Dallas Museum of Art, October 26, 2014 – February 8, 2015. Bouquets: French Still-Life Painting from Chardin to Matisse
Virginia Museum of Fine Arts, March 22, 2015 – June 21, 2015, Van Gogh, Manet and Matisse: The Art of the Flower
Denver Art Museum, July 19, 2015 – October 11, 2015, In Bloom: Painting Flowers in the Age of Impressionism
This exhibition is the first major American exhibition to consider the French floral still life across the 19th century. Developed from the strong partnerships fostered by the French Regional American Museum Exchange (FRAME), the exhibition is co-organized by Heather MacDonald, the Lillian and James H. Clark Associate Curator of European Art at the Dallas Museum of Art and Mitchell Merling, Paul Mellon Curator and head of the Department of European Art at the Virginia Museum of Fine Arts. The exhibition explores the infusion of new spirit and meaning into the traditional genre of floral still-life painting in 19th-century France, even as the advent of modernism was radically transforming the art world. It features approximately 70 flower paintings by more than 30 artists, including well-known painters such as Jean-Siméon Chardin, Eugène Delacroix, Gustave Courbet, Henri Fantin-Latour, Édouard Manet, Vincent van Gogh, and Henri Matisse, as well as less familiar figures such as Antoine Berjon and Simon Saint-Jean.
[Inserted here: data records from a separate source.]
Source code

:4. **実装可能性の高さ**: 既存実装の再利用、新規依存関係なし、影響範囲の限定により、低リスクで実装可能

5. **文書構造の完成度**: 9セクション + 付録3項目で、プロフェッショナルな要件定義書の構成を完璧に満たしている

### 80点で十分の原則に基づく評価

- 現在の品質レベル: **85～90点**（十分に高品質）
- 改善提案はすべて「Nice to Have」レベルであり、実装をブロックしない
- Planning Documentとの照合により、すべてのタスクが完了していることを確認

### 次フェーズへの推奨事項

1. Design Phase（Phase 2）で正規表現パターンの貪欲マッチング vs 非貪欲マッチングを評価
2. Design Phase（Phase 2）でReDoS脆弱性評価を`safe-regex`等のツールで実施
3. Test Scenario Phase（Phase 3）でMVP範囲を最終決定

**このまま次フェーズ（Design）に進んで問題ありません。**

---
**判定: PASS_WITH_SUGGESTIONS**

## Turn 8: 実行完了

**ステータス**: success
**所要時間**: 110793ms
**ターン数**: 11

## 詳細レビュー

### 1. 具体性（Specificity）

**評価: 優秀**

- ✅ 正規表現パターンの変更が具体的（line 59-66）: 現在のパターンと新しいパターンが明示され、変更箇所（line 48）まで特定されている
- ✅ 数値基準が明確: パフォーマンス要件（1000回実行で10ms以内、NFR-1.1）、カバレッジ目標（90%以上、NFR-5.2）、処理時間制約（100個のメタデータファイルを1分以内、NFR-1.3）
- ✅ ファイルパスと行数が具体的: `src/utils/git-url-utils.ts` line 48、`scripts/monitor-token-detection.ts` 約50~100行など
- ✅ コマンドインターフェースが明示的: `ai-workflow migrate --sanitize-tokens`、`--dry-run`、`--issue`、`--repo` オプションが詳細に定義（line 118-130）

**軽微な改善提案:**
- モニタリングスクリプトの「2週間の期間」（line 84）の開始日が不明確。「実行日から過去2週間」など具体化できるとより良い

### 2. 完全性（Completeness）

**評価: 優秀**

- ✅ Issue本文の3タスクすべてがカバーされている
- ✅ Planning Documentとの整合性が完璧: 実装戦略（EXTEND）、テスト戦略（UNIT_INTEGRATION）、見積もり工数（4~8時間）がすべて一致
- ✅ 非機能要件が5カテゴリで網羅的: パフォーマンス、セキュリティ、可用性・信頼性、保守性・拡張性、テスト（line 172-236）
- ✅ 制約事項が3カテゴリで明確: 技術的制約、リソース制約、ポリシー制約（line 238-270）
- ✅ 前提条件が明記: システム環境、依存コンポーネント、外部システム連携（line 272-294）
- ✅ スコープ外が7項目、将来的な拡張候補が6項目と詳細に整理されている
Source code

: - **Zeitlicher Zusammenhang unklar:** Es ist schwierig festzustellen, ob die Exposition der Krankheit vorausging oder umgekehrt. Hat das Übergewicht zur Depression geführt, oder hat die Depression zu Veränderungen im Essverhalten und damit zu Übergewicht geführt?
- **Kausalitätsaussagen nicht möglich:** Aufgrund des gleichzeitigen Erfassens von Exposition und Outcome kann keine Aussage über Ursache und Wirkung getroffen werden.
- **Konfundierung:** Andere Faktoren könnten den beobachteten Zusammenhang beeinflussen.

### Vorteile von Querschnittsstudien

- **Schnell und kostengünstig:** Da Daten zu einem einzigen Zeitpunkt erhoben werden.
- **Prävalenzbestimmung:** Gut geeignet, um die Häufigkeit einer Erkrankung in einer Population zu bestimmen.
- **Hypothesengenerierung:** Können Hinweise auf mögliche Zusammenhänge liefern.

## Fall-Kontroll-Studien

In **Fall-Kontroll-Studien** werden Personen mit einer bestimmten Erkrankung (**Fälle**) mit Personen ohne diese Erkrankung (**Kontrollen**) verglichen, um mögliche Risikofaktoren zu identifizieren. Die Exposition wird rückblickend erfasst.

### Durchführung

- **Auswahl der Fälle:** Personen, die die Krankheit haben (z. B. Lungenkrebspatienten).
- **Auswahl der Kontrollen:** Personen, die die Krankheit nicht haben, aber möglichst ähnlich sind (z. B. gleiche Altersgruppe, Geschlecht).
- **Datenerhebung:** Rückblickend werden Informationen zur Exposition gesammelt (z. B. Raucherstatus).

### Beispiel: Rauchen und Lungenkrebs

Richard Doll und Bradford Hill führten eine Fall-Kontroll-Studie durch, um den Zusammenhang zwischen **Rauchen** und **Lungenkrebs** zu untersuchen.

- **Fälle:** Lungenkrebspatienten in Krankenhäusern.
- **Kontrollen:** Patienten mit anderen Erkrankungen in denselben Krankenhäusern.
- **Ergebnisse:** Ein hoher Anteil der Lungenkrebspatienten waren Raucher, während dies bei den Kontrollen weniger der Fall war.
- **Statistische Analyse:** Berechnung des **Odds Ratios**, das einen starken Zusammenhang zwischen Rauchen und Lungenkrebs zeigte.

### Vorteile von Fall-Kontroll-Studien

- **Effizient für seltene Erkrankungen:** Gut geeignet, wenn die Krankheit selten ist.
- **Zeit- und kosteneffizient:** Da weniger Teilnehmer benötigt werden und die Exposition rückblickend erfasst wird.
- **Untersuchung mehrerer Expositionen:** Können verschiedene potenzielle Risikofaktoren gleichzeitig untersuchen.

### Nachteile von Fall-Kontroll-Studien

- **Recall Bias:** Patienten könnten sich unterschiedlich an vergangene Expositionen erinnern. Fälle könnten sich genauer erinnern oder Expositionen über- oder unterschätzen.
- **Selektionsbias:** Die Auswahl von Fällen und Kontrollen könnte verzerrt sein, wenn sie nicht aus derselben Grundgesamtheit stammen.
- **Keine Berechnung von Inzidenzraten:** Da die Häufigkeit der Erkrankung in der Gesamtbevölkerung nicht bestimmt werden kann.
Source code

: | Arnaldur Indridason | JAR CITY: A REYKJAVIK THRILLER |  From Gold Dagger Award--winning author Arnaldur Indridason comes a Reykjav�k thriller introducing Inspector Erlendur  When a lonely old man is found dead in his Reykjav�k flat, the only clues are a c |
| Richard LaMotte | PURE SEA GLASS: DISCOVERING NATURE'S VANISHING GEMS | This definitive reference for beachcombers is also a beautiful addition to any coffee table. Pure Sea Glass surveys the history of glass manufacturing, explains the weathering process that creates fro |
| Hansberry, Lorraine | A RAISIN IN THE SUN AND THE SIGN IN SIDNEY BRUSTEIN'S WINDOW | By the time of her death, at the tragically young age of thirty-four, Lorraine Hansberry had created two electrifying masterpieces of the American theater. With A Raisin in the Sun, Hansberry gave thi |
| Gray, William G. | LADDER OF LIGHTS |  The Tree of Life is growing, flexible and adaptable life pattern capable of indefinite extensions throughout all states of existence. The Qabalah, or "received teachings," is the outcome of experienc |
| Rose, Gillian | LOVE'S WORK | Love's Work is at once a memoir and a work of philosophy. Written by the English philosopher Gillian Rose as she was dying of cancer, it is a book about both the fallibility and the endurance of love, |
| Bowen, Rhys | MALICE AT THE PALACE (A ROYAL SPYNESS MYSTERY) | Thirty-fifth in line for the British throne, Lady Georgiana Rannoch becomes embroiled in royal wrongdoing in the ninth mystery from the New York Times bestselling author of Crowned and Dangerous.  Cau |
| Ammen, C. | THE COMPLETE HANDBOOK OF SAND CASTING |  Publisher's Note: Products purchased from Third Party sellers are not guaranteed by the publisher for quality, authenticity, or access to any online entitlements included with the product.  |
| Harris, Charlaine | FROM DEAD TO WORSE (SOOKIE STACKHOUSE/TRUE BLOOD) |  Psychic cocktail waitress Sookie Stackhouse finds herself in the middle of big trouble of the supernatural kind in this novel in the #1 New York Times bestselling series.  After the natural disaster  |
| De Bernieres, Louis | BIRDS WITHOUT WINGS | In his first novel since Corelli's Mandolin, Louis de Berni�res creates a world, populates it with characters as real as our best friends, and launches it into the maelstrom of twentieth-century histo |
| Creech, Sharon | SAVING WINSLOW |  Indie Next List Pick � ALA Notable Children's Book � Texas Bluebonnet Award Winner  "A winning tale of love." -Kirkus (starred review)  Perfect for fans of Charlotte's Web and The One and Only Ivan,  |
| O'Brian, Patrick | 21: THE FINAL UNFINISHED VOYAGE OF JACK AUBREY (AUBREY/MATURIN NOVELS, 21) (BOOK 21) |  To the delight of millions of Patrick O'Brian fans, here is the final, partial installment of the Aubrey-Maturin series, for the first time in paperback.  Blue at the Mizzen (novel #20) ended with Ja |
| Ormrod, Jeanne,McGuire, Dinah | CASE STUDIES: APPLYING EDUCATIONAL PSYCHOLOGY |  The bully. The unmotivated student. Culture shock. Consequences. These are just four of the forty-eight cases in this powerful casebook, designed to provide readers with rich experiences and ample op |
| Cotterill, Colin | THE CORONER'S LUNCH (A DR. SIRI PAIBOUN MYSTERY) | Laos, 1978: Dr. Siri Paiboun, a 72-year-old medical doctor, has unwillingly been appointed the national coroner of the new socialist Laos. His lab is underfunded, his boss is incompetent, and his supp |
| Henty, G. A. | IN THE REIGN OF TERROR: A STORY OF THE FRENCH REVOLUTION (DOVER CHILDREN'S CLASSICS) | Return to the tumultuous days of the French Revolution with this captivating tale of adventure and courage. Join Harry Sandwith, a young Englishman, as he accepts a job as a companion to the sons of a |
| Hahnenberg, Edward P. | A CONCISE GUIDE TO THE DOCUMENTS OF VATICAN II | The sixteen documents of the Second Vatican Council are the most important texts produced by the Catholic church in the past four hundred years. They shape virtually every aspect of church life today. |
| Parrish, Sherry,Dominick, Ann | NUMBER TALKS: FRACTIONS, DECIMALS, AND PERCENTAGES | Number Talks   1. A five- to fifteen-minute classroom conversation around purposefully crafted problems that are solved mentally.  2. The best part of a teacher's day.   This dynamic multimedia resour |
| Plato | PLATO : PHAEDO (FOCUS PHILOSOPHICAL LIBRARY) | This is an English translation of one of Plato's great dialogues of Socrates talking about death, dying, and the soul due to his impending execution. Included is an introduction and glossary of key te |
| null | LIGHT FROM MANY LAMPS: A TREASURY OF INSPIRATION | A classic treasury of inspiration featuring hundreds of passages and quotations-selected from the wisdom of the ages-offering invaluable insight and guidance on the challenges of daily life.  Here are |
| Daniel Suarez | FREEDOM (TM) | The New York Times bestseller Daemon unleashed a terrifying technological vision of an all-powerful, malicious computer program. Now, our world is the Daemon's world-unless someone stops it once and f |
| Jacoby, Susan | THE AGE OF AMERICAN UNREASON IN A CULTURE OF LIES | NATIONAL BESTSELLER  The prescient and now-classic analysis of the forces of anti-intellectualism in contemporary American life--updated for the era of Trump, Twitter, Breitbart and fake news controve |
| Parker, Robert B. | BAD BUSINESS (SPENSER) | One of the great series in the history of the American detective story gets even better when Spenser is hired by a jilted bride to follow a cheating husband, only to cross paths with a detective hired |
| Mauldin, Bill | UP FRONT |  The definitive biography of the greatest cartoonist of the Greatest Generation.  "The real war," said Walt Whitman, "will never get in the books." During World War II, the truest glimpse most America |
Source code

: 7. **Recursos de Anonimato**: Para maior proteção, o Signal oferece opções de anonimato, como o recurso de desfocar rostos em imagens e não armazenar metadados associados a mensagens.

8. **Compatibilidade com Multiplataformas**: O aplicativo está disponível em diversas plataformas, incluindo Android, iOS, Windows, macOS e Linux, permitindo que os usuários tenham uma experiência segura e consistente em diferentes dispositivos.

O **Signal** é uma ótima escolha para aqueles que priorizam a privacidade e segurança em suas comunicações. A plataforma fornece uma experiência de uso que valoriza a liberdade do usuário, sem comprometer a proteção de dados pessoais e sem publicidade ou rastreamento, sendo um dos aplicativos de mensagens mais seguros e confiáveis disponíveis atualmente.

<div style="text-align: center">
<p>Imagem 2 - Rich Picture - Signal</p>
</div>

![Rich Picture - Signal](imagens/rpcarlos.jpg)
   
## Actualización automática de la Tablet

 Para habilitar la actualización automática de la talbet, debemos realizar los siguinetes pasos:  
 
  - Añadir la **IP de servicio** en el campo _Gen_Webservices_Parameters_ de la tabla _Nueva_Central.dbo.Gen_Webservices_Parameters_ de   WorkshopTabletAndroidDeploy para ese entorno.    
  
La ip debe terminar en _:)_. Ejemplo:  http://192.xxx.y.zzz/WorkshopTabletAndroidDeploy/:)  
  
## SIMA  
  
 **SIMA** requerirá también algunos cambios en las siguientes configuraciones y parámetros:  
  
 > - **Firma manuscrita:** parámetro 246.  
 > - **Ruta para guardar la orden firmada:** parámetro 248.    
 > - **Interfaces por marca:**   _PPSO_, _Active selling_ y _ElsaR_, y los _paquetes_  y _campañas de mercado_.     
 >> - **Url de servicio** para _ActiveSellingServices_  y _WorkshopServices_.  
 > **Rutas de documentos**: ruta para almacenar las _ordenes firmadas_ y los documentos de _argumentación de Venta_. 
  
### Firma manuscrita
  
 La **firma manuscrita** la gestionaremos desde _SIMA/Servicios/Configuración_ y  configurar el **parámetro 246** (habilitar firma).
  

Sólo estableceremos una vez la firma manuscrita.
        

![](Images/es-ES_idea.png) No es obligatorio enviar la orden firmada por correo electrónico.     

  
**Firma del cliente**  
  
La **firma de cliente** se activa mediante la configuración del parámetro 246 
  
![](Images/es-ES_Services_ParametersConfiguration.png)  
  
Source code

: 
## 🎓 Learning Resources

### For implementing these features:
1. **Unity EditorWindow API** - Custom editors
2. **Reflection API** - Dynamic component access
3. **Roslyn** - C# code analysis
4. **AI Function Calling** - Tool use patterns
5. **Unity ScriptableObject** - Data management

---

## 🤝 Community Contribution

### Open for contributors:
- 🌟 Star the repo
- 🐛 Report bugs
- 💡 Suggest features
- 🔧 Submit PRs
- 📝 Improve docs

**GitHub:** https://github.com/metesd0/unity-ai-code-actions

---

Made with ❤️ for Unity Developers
These artists, whose careers collectively span the long nineteenth century, engaged in a sophisticated reworking of traditional imagery, bringing the floral still life into dialogue with emerging models of science and commerce, and ultimately transforming the genre into a meditation on the nature of artistic representation itself.
The exhibition was co-organized by the Dallas Museum of Art and the Virginia Museum of Fine Arts, and supported by an indemnity from the Federal Council on the Arts and the Humanities.